Reversible Zn electrodeposition enabled by interfacial chemistry manipulation for high-energy anode-free Zn batteries

Abstract

Aqueous Zn batteries have attracted intensive interest in terms of the high safety and sustainable raw materials with low cost. However, the excess use of Zn anode greatly limits the practical energy density of batteries and arouses a threat to their real-life application. Here, a robust heterointerface composed of 0D metal nanodots and 2D metal carbide nanosheets with triple synergistic effects is designed to manipulate interfacial chemistry for anode-free Zn batteries. An interface of in situ anchoring ultrafine Sn nanodots on Na+ decorated MXene nanosheets is used as a model. The 2D Na-MXene promotes the Zn plating/stripping kinetics and homogenizes the distributions of electric field and ion flux. The high-affinity Zn binding sites of 0D Sn nanodots reduce the plating energy barrier and consequently manipulate the uniform Zn nucleation/growth.

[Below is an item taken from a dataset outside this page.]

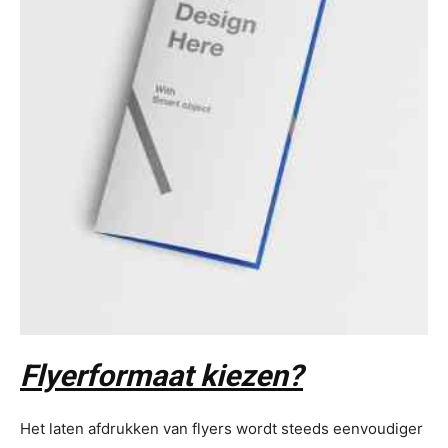
Flyerformaat kiezen?
Het laten afdrukken van flyers wordt steeds eenvoudiger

The in situ formed ZnF2 layer during Zn plating allows Zn ions to diffuse and shields side reactions. Consequently, the stable Zn plating/stripping with a high accumulated areal capacity of 5,000 mAh cm−2 is realized at high current density and plating capacity (10 mA cm−2∼20 mAh cm−2). Benefitting from triply synergistic effects derived from built cooperative interfaces, an anode-free Zn cell is constructed, proving ameliorative cyclic stability.